4 Conclusion
This paper proposes a Bayesian Network model for predicting the cooling load of a commercial building. We show that the proposed Bayesian Network model has the potential of achieving similar or better performance than a Support Vector Machine model or an Artificial Neural Network model. In the case study, the Bayesian Network model used the lowest CPU time for training when the amount of the training data is more than ten weeks. The CPU time cost by the Artificial Neural Network model is higher than that of the Bayesian Network model by up to 5700%. Moreover, using the Bayesian Network model does not require background in sophisticated mathematical theories. These benefits suggest that the Bayesian Network model is promising for real-world applications.
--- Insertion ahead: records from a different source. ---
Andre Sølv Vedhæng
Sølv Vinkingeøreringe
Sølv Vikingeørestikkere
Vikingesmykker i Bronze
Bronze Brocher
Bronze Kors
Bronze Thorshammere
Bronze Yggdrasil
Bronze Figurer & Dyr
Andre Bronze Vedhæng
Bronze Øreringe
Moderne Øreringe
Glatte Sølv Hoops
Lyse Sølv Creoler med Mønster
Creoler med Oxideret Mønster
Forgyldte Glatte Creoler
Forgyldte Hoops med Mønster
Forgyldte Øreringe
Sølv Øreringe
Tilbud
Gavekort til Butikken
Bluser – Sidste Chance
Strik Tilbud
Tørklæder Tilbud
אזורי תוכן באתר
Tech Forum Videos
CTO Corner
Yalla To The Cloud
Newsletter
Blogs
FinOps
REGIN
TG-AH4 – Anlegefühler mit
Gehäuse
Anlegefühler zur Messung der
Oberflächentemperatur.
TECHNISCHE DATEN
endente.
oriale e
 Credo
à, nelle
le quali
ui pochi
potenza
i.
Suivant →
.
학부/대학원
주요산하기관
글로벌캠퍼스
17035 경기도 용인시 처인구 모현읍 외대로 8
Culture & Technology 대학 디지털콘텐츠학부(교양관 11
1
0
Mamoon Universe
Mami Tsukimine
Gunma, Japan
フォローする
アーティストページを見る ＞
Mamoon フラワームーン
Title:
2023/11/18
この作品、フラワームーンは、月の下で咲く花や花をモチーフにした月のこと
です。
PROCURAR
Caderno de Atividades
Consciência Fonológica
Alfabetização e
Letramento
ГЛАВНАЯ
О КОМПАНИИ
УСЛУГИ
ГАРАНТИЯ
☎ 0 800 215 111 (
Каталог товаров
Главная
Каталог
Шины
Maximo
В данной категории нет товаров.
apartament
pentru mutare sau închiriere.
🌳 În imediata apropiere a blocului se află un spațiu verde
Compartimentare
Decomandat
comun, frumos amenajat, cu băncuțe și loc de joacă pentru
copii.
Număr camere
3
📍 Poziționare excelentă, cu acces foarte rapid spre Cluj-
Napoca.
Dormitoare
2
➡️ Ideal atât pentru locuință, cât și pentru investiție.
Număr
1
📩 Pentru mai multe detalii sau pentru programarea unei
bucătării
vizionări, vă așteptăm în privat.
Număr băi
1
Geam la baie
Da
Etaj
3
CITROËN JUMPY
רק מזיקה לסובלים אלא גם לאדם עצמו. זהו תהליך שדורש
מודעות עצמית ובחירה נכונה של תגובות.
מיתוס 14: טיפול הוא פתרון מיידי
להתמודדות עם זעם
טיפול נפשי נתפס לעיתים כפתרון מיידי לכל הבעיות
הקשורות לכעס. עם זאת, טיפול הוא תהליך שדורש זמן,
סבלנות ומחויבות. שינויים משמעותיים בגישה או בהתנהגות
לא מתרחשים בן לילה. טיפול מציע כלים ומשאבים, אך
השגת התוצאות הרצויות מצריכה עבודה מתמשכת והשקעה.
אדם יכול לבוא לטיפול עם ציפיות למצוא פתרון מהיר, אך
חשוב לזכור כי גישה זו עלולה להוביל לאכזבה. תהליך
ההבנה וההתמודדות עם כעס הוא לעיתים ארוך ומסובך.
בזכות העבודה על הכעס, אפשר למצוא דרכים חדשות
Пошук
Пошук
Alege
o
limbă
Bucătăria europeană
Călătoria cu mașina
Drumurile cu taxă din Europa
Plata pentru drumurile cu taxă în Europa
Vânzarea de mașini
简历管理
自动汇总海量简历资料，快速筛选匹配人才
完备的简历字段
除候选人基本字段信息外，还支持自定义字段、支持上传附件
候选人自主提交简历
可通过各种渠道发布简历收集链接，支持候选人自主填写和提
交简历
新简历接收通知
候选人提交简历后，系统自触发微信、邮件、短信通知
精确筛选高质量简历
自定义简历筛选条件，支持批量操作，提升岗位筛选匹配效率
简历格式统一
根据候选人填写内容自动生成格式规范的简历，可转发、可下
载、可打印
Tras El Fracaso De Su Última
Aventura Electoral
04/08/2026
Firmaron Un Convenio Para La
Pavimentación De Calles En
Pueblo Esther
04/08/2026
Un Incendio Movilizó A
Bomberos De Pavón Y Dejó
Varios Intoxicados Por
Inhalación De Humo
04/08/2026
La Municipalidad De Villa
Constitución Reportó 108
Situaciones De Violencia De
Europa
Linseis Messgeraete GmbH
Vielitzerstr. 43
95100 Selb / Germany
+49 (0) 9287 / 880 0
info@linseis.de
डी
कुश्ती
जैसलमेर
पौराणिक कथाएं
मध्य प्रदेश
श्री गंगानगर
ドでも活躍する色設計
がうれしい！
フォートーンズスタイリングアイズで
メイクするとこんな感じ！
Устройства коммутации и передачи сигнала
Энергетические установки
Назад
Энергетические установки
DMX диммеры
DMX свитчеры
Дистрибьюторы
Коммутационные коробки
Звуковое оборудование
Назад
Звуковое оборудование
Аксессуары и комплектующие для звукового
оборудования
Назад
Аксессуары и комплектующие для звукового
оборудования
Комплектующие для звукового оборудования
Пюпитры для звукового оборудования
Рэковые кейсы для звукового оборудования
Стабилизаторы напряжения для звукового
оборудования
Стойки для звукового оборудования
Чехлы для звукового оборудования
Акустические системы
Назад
In this paper, we also explore the relationship between performance of the candidate prediction models and the amount of data available to train the models. We found all the three models can’t extrapolate the training dataset. For the studied case, the three models tend to have much larger prediction deviation if the testing data point lies far distance from the training dataset. On the other hand, we also noted that increasing the amount of the training data, but not the percentage of the testing data points that are covered by the training dataset, doesn’t benefit the prediction a lot. Based on the above statement, we suggest to increase the percentage of the testing data points that are covered by the training dataset, rather than only the amount of data in the training dataset, if the three models are employed for prediction.